En matière de communication, la zone démilitarisée qui sépare les deux Corées est un modèle d’absurdité. Des soldats du sud et du nord s’y regardent en chiens de faïence, de part et d’autre de la ligne de démarcation qui coupe le pays en deux depuis près de 60 ans. Didier Burkhalter a profité de son voyage pour aller sillonner la zone, et pour y rencontrer les soldats suisses qui y surveillent le respect des termes de l’armistice de 1953.
L’utilité de la neutralité
Depuis le point d’observation Dora, le conseiller fédéral a pu scruter l’horizon nord-coréen: la zone industrielle spéciale de Kaesong, le pont du non-retour, le gigantesque drapeau nord-coréen (deuxième plus grand au monde) qui nargue le sud, un no man’s land qui s’étend sur plus de 240 km et illustre les positions inconciliables d’un peuple pourtant convaincu d’être fait du même bois, de la même veine.
Il y a « dans l’air une charge assez forte et une situation très spéciale », constate le ministre, qui pense aussi que « la neutralité de la Suisse démontre ici son utilité ». La veille, il avait fait le point avec son homologue sud-coréen sur la menace de Pyongyang, qui annonce le prochain lancement d’une fusée porteuse d’un satellite à usage prétendument civil, mais dont personne n’est dupe. « La Corée du sud est un peu nerveuse, c’est une situation qui est délicate », reconnaît Didier Burkhalter, qui répète que l’instabilité régionale justifie l’aide de la Suisse. « Pour le moment, c’est toujours nécessaire. »
L’engagement suisse, pourtant, se limite à bien peu: 5 officiers à croix blanche, rien de plus. « La mission est principalement symbolique », concède le divisionnaire Urs Gerber, commandant du contingent suisse de la CSNN (Commission de supervision des nations neutres en Corée). « Mais aussi longtemps qu’on nous le demande, on reste! » Cela semble particulièrement nécessaire en cette période de nouvelles crispations. Pour Didier Burkhalter, c’est clair: la Suisse « est responsable – comme d’autres – de faire en sorte que notre monde s’améliore. »
Un morceau du massif du Mont Rose a été acheminé vers Yeosu, pour prendre place dans le pavillon suisse à l’exposition internationale qui ouvre le 12 mai. Sous le titre «La source est dans votre main», le pavillon suisse propose aux visiteurs un voyage au coeur des montagnes helvétiques. Il présentera le château d’eau de l’Europe que constitue la Suisse. Le clou du pavillon sera une carotte glacière vieille de plus de 4000 ans.

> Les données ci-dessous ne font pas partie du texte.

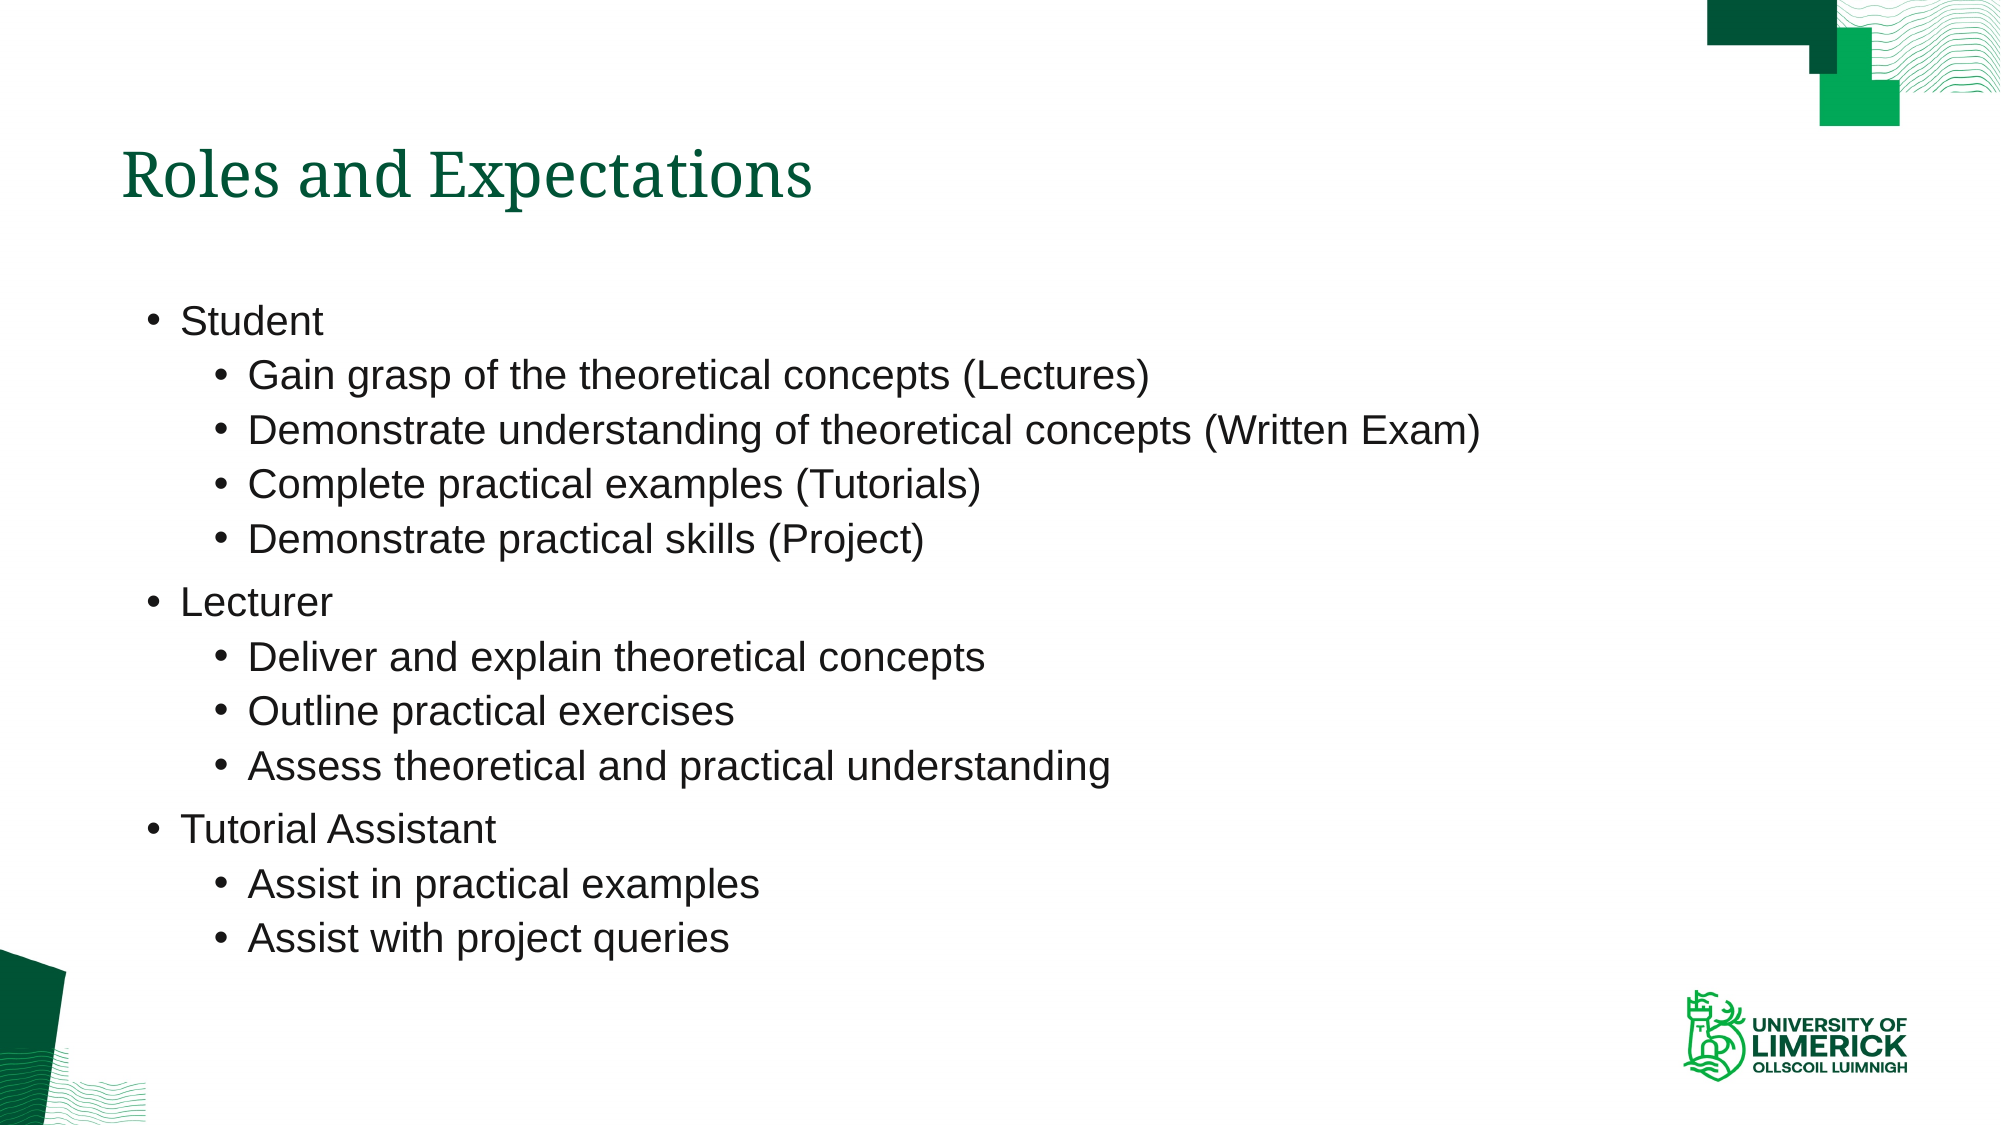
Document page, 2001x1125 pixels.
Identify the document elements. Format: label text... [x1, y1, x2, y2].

title Roles and Expectations [106, 135, 1832, 251]
picture [0, 0, 2001, 1125]
text_box Student Gain grasp of the theoretical concepts (Lectures) Demonstrate understanding of theoretical concepts (Written Exam) Complete practical examples (Tutorials) Demonstrate practical skills (Project) Lecturer Deliver and explain theoretical concepts Outline practical exercises Assess theoretical and practical understanding Tutorial Assistant Assist in practical examples Assist with project queries [131, 292, 1857, 821]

Berne a réagi face aux menaces nord-coréennes de lancement d’une fusée porteuse d’un satellite prétendument civil. L’ambassadeur de Corée du Nord en Suisse a été cité, l’ambassadeur de Suisse en Chine et en Corée du Nord ne participera pas aux festivités du 15 avril (pour le 100ème anniversaire de la naissance de Kim Il-sung), en marge desquelles le lancement est prévu.
Didier Burkhalter regrette et condamne une annonce qu’il considère comme une « véritable provocation », par ailleurs « contraire aux résolutions de l’ONU ».
1962: Berne et Séoul établissent des relations.
2006: Signature d’un accord de libre-échange entre l’Association européenne de libre-échange et la République de Corée.
2010: les exportations suisses ont atteint 2271,61 millions de francs. Les importations atteignent 439,54 millions.
La colonie suisse compte 223 personnes.
1974, Berne et Pyongyang nouent des relations diplomatiques.
1995: début de l’engagement de la Coopération suisse au développement dans le cadre de la famine. Un bureau de coordination a été ouvert en 1997 à Pyongyang où il emploie 3 Suisses et 5 Nord-Coréens. 2003, la Suisse et la Corée du Nord entament un dialogue politique, qui se tient une fois par an, alternativement à Berne et à Pyongyang.
La colonie suisse compte 8 personnes.